A Theology to Die For Theologians are not freelance scholars of religion, but trustees of the deposit of faith. Summing up Timothy George
February 9, 1998
Theology that is both Christian and evangelical arises out of the wonder and terror of having been confronted with the living God. It issues in confession, thanksgiving, and praise. As Martin Luther declared: "It is not by reading, writing, or speculation that one becomes a theologian. Nay, rather, it is living, dying, and being damned that makes one a theologian."
What I find most missing in Roger Olson's analysis of evangelical theology is this note of passion. He depicts the contemporary landscape as a kind of range war between the settlers and the explorers. As in the old Zane Grey novels, of course, there is a little drama: fences to mend, turf to protect, a gunslinger on the loose, and maybe a shootout at the OK Corral. But for what? Where is the sense that anything of ultimate importance is at stake in these squabbles? Who is willing to die for a postmodern paradigm?

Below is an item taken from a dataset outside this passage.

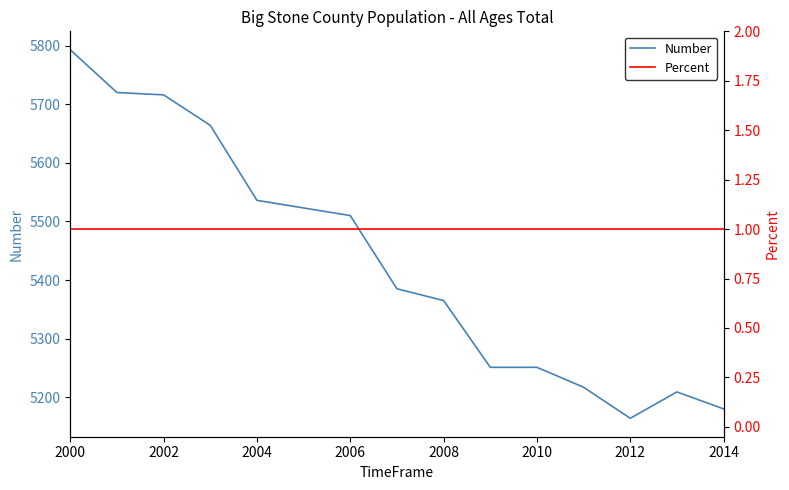

List the series in order of their overall mean, highest first.

Number, Percent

When Harvey Cox was a student minister in Berlin in 1962, one year after the erection of the Wall, he was able to travel back and forth between East and West because he held an American passport. He thus became a courier for pastors and Christian laypeople on both sides of that divide and was sometimes able to smuggle theological books into the East. What the people wanted most were copies of Barth's Church Dogmatics. "To carry in something by Bultmann would have been a wasted risk," Cox said. "Let the bourgeois preachers in West Germany agonize about the disappearance of the three-decker universe and existentialism. We had weightier matters to confront." This is a parable for us today. A theology more enamored with novelty than fidelity is not worth smuggling, for it will not nourish the mission of the church nor build up the people of God.